Un film de Anca Damian

Une variation poétique, politique et écologique de Robinson Crusoe

Sur son île, Robison Crusoe, médecin, se remémore son naufrage. Cultivant sa solitude, il regarde le monde au travers de sa tablette. Alors que oiseaux et sirènes se retrouvent pris dans les déchets plastiques qui arrivent sur les côtes, celui-ci sauve Vendredi, un migrant également naufragé…
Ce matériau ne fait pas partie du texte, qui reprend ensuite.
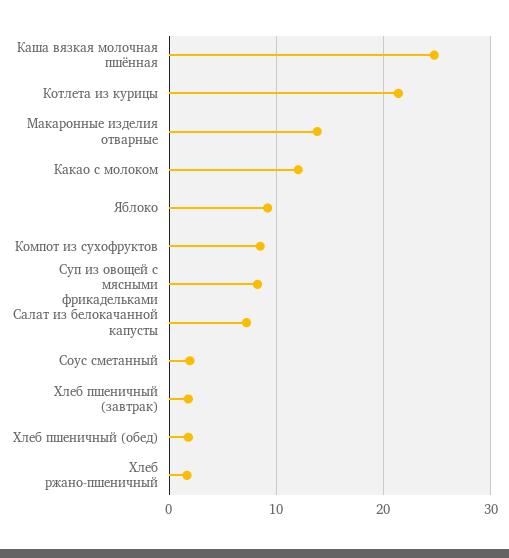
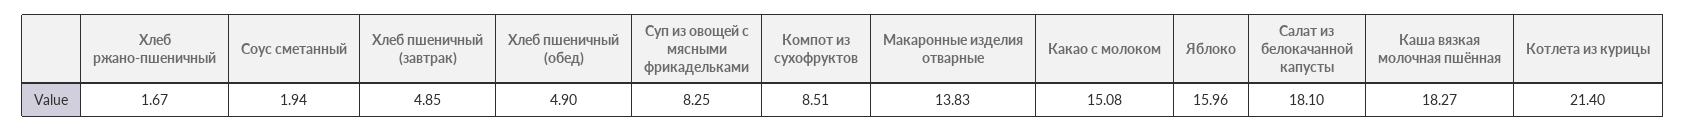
  {
-   "Каша вязкая молочная пшённая": 25,
+   "Каша вязкая молочная пшённая": 18.27,
    "Котлета из курицы": 21.4,
    "Макаронные изделия отварные": 13.83,
-   "Какао с молоком": 12,
+   "Какао с молоком": 15.08,
-   "Яблоко": 9,
+   "Яблоко": 15.96,
    "Компот из сухофруктов": 8.51,
    "Суп из овощей с мясными фрикадельками": 8.25,
-   "Салат из белокачанной капусты": 7,
+   "Салат из белокачанной капусты": 18.1,
    "Соус сметанный": 1.94,
-   "Хлеб пшеничный (завтрак)": 2,
+   "Хлеб пшеничный (завтрак)": 4.85,
-   "Хлеб пшеничный (обед)": 2,
+   "Хлеб пшеничный (обед)": 4.9,
    "Хлеб ржано-пшеничный": 1.67
  }

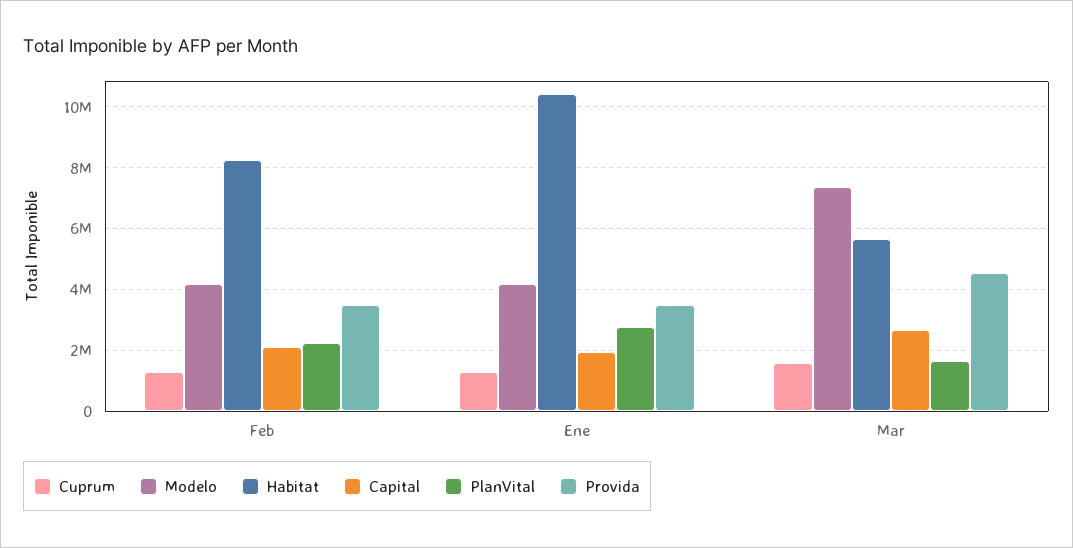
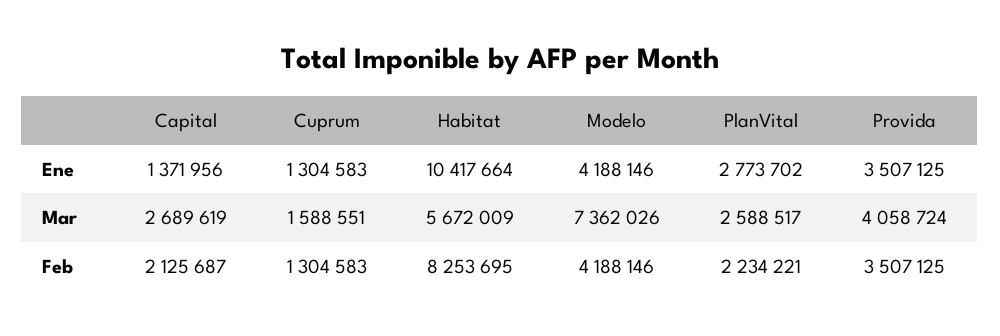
  {
    "Cuprum": {
      "Feb": 1304583,
      "Ene": 1304583,
      "Mar": 1588551
    },
    "Modelo": {
      "Feb": 4188146,
      "Ene": 4188146,
      "Mar": 7362026
    },
    "Habitat": {
      "Feb": 8253695,
      "Ene": 10417664,
      "Mar": 5672009
    },
    "Capital": {
      "Feb": 2125687,
-     "Ene": 2000000,
+     "Ene": 1371956,
      "Mar": 2689619
    },
    "PlanVital": {
      "Feb": 2234221,
      "Ene": 2773702,
-     "Mar": 1600000
+     "Mar": 2588517
    },
    "Provida": {
      "Feb": 3507125,
      "Ene": 3507125,
-     "Mar": 4600000
+     "Mar": 4058724
    }
  }

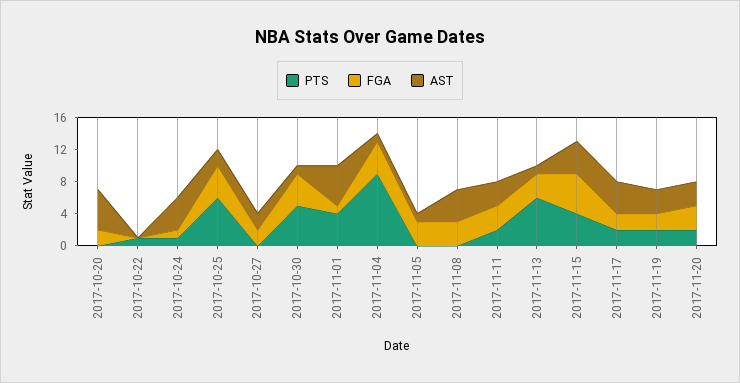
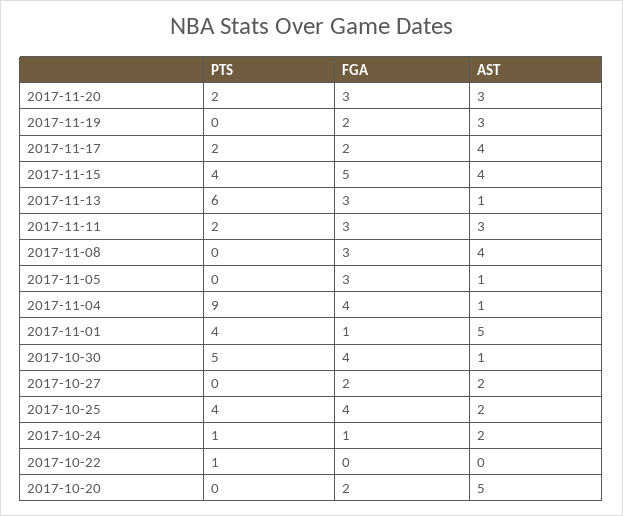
  {
    "PTS": {
      "2017-10-20": 0,
      "2017-10-22": 1,
      "2017-10-24": 1,
-     "2017-10-25": 6,
+     "2017-10-25": 4,
      "2017-10-27": 0,
      "2017-10-30": 5,
      "2017-11-01": 4,
      "2017-11-04": 9,
      "2017-11-05": 0,
      "2017-11-08": 0,
      "2017-11-11": 2,
      "2017-11-13": 6,
      "2017-11-15": 4,
      "2017-11-17": 2,
-     "2017-11-19": 2,
+     "2017-11-19": 0,
      "2017-11-20": 2
    },
    "FGA": {
      "2017-10-20": 2,
      "2017-10-22": 0,
      "2017-10-24": 1,
      "2017-10-25": 4,
      "2017-10-27": 2,
      "2017-10-30": 4,
      "2017-11-01": 1,
      "2017-11-04": 4,
      "2017-11-05": 3,
      "2017-11-08": 3,
      "2017-11-11": 3,
      "2017-11-13": 3,
      "2017-11-15": 5,
      "2017-11-17": 2,
      "2017-11-19": 2,
      "2017-11-20": 3
    },
    "AST": {
      "2017-10-20": 5,
      "2017-10-22": 0,
-     "2017-10-24": 4,
+     "2017-10-24": 2,
      "2017-10-25": 2,
      "2017-10-27": 2,
      "2017-10-30": 1,
      "2017-11-01": 5,
      "2017-11-04": 1,
      "2017-11-05": 1,
      "2017-11-08": 4,
      "2017-11-11": 3,
      "2017-11-13": 1,
      "2017-11-15": 4,
      "2017-11-17": 4,
      "2017-11-19": 3,
      "2017-11-20": 3
    }
  }

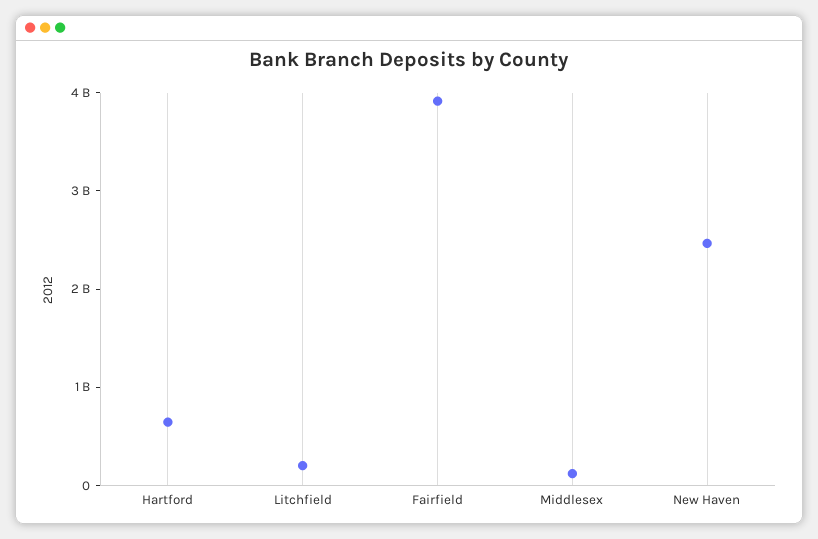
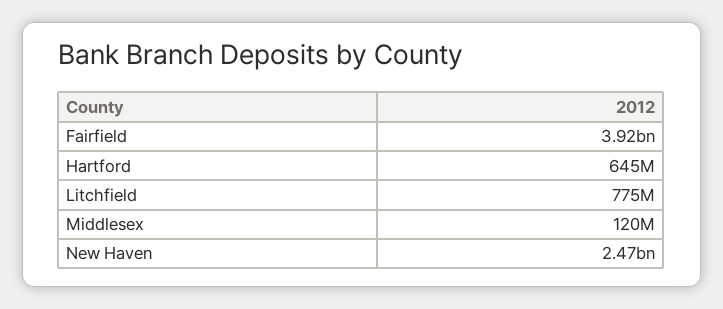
  {
    "Hartford": 645000000,
-   "Litchfield": 200000000,
+   "Litchfield": 775000000,
    "Fairfield": 3920000000,
    "Middlesex": 120000000,
    "New Haven": 2470000000
  }

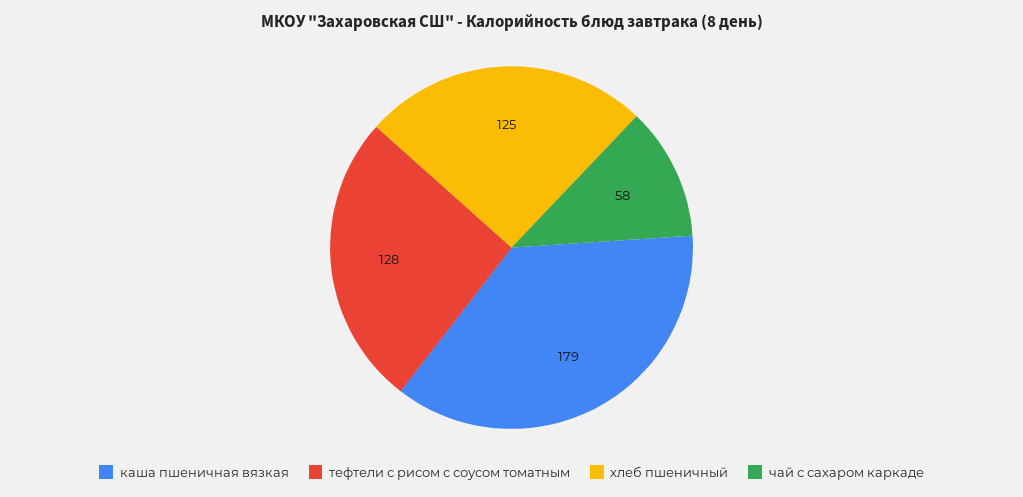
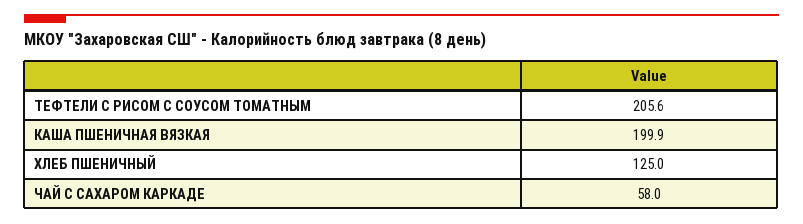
  {
-   "каша пшеничная вязкая": 179,
+   "каша пшеничная вязкая": 199.9,
-   "тефтели с рисом с соусом томатным": 128,
+   "тефтели с рисом с соусом томатным": 205.6,
    "хлеб пшеничный": 125,
    "чай с сахаром каркаде": 58
  }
L'Île film animation animated feature movie

Habituée du Festival d’Annecy, la Roumaine Anca Damian y avait déjà présenté deux longs métrages en compétition ("Le voyage de Monsieur Crulic", récompensé du Cristal du meilleur long métrage en 2012, et l'émouvant "L’extraordinaire voyage de Marona"), ainsi qu'un film en séance événement ("La montagne magique") et même un court métrage. Revenue à Annecy l'an dernier en compétition avec "L'Île" (déjà passé par le festival de Rotterdam auparavant), c'est une œuvre à part dans son parcours qui nous était donnée à voir, adaptation libre "Robinson Crusoe", Vendredi devenant un migrant, la pollution plastique prenant une place importante, et l'auteure se payant même le luxe de passages chantés, dont la langueur reste à l'esprit longtemps après la projection.

En résulte une fable autant envoûtante que déroutante, en forme de variation sur le mythe de l'homme échoué sur son île, qui fustige une solitude voulue, devenue finalement synonyme de replis sur soi. Doté d'une certaine poésie basée sur la rythmique et la répétition, alliée par exemple à une scène de ballet au milieu des algues ou de simples mouvements chaloupés des personnages, le film aborde toutes sortes de sujets actuels, comme la recherche de liberté et d'un possible paradis (voir les références au serpent, comme à la pomme défendue...), dans un monde qui exclue et préfère financer l'armement que l'accueil, ou comme une certaine idée de la décadence de la société (la référence à la tour de Babel…) ou de ses valeurs.

À grands renforts de décors dessinés et d'éléments photographiés collés, on a donc droit à des transitions bien senties (les couvertures de survies qui deviennent le sol ou le soleil...), comme des représentations surprenantes, telles qu'une fête où les plats sont inspirés de conflits ou d'armes destructrices, les vagues à la manière de brochettes de lignes, les arbres en arêtes de poisson, des prothèses formant un arbre, une île de chaussettes (des dons...), une montagne de laine violette dans une bergerie, un dirigeable comme une créature à tentacules, un bateau en papier, une sirène dont la queue est faite de seaux en plastique colorés imbriqués... Abordant ainsi à la fois les aspects superficiels de la générosité (le mot « merci », répété mille fois, perd de son sens face à la réalité...) comme le sort des migrants voués à l'exploitation, "L'Île" est un film d'animation à la fois audacieux et résolument à part.